WHAT THE TASK ASKS: Write the next part of the Costeado football profile, starting after its final line.

TEXT:
Costeado

Personal information
- Full name: João Ribeiro da Silva
- Date of birth: 3 January 1959 (age 66)
- Place of birth: Creixomil, Portugal
- Height: 1.72 m (5 ft 8 in)
- Position(s): Right back

Youth career
- 1972–1977: Vitória Guimarães

Senior career*
- Years: Team / Apps / (Gls)
- 1977–1978: Vitória Guimarães / 1 / (0)
- 1978–1981: Fafe / 53 / (2)
- 1981–1983: Salgueiros / 65 / (3)
- 1983–1988: Vitória Guimarães / 119 / (1)
- 1988–1989: Beira-Mar / 35 / (1)
- 1989–1991: Estrela Amadora / 8 / (0)
- 1991–1992: Penafiel / 5 / (0)
- 1992–1995: Ronfe
- Total:  / 286 / (7)

International career
- 1987: Portugal / 4 / (0)

(Collected data)

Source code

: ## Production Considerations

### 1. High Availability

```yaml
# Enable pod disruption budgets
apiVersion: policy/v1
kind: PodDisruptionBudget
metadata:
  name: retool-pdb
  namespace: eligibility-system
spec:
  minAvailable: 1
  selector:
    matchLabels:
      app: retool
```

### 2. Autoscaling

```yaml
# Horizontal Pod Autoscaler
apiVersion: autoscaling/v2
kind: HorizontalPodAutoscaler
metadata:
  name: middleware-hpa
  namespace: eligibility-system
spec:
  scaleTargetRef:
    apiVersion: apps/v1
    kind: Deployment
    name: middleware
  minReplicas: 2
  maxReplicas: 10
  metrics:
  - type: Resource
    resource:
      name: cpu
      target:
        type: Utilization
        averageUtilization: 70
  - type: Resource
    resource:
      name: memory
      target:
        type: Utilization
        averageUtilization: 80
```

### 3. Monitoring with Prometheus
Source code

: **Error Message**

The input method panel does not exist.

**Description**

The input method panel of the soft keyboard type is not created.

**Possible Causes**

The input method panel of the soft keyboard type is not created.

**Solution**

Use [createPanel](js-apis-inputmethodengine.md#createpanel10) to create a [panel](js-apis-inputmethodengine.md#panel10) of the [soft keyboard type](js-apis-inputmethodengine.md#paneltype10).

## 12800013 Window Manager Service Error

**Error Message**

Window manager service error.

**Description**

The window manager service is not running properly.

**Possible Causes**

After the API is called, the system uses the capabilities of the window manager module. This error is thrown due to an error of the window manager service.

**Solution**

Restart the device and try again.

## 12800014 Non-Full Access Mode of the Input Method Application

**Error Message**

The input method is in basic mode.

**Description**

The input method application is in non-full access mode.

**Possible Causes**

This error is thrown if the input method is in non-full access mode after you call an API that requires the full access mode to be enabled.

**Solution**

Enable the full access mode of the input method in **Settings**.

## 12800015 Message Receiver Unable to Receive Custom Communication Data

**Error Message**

RESPONSE BOX:
Managerial career
- 1995: Ronfe
- 1996–1997: Paços Ferreira

= Costeado =

Portuguese footballer

João Ribeiro da Silva (born 3 January 1959), known as Costeado, is a Portuguese retired footballer who played as a right back.

==Football career==
Costeado was born in the village of Creixomil, Guimarães. During his professional career he played for Vitória de Guimarães (two spells, playing European competitions in the second), AD Fafe, S.C. Salgueiros, S.C. Beira-Mar, C.F. Estrela da Amadora and F.C. Penafiel; he also spent two years in amateur football with local Juventude de Ronfe, before retiring in 1995 at the age of 36.

Costeado was one of many players propelled to represent the Portugal national team following the Saltillo Affair at the 1986 FIFA World Cup, and would win four caps during the following year. Over 11 seasons, he amassed Primeira Liga totals of 197 matches and five goals.

Subsequently, Costeado worked as goalkeeper coach for several clubs, including his main one Vitória from 1998 to 2004.